About the job
At Crusoe, our mission is to drive the evolution of energy and intelligence. We are developing the technology that fuels a future where individuals can ambitiously harness AI capabilities without compromising on scale, speed, or sustainability.
Join us in revolutionizing AI with sustainable solutions at Crusoe. In this role, you will be at the forefront of innovation, making a significant impact while collaborating with a team that is shaping the future of responsible and transformative cloud infrastructure.
About This Role:
We are looking for a dedicated Hardware Production/Sustaining Engineer to enhance Crusoe's Hardware Systems Engineering team. This position is critical for bridging essential skill gaps in debugging, validation, and production support for high-performance computing systems. You will manage the entire hardware lifecycle—from prototype initiation to large-scale production—focusing on automation, deep troubleshooting, and reliability within Crusoe Cloud’s GPU- and CPU-oriented infrastructure.
Your collaboration with cross-functional teams will be vital in supporting, debugging, and enhancing hardware platforms on a large scale, specifically targeting PCIe, InfiniBand, and NVMe/storage, which have been highlighted as key areas for expanded expertise. Your contributions will directly influence Crusoe’s capability to deploy and maintain sustainable, AI-driven computing systems that deliver exceptional performance and reliability.

▶ **PROBLEM**:
Write the next part of the Crusoe hardware engineer job posting, picking up after its last sentence. The material after this point comes from a different source than the job posting.

▶ **STUDY MATERIAL**:
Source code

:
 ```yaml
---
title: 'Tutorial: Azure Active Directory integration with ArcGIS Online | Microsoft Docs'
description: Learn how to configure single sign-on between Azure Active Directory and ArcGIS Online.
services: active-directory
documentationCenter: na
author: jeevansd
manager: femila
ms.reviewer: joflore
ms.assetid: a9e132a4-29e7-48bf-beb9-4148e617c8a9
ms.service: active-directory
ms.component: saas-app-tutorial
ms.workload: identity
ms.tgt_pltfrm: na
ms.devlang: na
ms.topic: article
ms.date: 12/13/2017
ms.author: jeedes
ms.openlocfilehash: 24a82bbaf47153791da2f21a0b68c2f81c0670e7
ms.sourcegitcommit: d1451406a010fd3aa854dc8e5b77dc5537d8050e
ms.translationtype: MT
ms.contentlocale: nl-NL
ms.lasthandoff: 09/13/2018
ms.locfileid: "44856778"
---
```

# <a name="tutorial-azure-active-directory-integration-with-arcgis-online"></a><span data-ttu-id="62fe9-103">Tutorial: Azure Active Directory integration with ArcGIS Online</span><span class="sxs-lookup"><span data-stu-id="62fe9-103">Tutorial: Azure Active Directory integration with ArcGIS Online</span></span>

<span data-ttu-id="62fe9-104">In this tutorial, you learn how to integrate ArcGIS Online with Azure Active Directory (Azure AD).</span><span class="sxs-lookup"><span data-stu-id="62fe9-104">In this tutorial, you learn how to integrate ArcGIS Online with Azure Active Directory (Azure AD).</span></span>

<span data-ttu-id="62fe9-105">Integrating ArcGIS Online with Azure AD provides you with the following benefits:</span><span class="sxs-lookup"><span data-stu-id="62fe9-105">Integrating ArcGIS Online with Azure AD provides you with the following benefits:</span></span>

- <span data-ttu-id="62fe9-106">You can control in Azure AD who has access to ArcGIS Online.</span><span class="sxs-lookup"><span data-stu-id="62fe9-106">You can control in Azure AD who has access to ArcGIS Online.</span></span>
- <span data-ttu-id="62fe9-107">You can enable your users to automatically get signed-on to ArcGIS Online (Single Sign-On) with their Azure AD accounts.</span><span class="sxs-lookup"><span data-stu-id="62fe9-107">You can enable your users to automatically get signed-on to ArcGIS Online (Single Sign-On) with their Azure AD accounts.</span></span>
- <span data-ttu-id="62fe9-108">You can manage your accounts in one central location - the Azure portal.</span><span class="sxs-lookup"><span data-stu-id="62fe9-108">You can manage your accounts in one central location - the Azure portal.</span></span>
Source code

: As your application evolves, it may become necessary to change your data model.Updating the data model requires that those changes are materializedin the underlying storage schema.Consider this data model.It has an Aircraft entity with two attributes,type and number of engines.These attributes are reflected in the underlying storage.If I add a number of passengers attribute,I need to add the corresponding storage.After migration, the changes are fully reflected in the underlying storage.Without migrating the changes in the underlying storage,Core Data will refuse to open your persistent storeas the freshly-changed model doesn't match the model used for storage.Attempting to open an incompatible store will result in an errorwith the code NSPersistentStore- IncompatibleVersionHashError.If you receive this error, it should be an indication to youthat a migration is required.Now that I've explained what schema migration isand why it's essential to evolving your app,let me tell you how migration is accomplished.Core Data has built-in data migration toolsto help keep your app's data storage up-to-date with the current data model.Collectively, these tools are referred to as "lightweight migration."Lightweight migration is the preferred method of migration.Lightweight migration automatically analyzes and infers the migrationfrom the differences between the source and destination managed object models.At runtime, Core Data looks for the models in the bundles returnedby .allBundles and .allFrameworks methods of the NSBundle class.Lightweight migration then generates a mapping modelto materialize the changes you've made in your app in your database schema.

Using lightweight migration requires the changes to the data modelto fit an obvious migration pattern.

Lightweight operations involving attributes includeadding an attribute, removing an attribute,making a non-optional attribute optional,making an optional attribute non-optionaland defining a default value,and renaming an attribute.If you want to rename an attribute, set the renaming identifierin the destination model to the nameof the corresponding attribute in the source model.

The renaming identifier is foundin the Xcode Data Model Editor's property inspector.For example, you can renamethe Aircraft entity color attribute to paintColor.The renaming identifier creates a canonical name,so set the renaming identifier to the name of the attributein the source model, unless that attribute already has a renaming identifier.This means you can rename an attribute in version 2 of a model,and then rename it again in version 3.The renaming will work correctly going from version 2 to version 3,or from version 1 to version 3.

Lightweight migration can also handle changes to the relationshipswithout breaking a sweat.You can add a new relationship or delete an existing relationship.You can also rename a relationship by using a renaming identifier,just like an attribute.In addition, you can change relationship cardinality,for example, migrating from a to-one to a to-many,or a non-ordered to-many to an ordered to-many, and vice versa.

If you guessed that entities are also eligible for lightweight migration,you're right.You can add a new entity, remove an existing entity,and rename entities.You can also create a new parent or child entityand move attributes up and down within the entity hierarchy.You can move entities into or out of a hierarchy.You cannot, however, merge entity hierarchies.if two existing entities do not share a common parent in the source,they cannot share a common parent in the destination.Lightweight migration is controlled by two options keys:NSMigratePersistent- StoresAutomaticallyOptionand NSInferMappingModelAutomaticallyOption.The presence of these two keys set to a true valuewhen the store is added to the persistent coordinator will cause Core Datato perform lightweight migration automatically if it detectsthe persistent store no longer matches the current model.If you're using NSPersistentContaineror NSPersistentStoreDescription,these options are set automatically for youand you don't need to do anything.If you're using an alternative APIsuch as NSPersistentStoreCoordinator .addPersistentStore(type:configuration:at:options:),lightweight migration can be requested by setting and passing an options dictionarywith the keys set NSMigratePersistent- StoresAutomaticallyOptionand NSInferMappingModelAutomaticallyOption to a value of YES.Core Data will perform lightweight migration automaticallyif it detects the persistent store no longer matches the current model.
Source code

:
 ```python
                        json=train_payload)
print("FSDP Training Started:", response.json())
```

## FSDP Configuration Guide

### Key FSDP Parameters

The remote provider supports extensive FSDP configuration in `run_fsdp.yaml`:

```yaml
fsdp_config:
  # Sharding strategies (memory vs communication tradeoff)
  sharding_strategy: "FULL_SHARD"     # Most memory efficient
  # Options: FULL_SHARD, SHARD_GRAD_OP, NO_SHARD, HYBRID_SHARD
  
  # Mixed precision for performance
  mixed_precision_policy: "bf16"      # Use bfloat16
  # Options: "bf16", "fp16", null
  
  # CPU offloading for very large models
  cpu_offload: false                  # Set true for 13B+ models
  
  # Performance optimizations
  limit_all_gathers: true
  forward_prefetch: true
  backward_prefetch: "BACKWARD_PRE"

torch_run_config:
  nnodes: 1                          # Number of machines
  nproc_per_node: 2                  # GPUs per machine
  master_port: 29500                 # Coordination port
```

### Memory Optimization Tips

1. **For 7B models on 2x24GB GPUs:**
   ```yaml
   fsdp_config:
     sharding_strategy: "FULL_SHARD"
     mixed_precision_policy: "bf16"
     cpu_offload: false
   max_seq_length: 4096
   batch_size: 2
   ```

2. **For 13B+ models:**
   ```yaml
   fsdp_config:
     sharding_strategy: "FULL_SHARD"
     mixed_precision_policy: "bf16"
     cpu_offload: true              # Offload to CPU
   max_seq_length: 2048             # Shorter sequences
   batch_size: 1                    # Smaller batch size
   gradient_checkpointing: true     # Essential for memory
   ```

▶ **ANSWER AREA**:
Your Responsibilities Will Include:
Leading the complete hardware development and sustaining lifecycle, encompassing feasibility studies, bring-up, validation, deployment, and ongoing production support.
Creating and sustaining automation frameworks and scripts for hardware testing, diagnostics, and continual reliability enhancements.
Executing in-depth troubleshooting and debugging across:
PCIe (including link training, topology, and performance issues)
InfiniBand (focusing on fabric debugging, throughput, and connectivity challenges)
NVMe/storage (addressing performance bottlenecks, firmware interactions, and failure analyses)
Performing extensive system validation and characterization for GPU, CPU, and high-performance computing platforms.
Assisting in end-to-end integration and solution testing to guarantee that Crusoe Cloud products fulfill performance, reliability, and scalability standards.
Collaborating with teams across mechanical, thermal, firmware, software, and manufacturing domains to troubleshoot and enhance system performance.